__Exercise__
Tally the lines of these entries that include "like"; respond with only that tally.

Stored data:
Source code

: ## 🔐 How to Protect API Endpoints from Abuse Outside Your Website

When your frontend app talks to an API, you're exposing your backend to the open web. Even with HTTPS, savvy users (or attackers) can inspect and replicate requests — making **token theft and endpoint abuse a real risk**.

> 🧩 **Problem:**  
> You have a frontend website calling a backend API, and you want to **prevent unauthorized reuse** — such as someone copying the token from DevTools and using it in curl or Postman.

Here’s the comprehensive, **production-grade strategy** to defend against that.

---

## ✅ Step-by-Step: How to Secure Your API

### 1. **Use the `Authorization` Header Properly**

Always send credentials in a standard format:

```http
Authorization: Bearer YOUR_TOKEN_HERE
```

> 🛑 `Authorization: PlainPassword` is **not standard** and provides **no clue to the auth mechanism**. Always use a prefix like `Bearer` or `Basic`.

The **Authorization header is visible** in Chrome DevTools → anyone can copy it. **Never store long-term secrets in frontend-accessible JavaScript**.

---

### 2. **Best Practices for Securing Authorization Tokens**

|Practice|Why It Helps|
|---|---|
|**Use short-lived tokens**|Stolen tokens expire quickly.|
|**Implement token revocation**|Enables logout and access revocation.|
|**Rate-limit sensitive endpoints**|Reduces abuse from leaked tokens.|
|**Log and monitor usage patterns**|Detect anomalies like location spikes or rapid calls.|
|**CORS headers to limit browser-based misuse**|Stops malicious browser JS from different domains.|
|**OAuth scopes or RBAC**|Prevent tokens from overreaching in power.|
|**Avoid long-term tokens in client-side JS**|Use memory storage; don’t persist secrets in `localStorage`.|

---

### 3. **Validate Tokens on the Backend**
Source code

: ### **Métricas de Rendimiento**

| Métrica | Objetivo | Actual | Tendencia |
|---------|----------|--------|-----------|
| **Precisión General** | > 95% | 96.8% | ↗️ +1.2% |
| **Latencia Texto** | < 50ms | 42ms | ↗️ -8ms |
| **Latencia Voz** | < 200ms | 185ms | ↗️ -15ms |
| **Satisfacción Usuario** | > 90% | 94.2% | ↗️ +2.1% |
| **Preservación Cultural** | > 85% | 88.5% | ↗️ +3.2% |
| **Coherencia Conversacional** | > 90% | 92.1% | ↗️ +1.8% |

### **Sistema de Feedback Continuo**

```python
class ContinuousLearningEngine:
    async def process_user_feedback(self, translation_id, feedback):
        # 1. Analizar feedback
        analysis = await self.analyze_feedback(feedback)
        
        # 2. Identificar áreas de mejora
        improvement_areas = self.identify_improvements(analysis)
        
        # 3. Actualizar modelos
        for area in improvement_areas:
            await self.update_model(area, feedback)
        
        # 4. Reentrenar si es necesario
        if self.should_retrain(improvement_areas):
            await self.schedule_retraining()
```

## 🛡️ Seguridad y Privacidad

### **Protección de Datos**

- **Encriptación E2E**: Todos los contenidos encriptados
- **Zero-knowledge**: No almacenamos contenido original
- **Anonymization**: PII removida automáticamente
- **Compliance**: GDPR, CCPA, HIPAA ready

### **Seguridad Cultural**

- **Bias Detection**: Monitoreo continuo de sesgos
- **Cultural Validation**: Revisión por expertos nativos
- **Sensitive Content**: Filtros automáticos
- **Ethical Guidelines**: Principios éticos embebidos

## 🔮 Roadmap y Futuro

__Response below__
2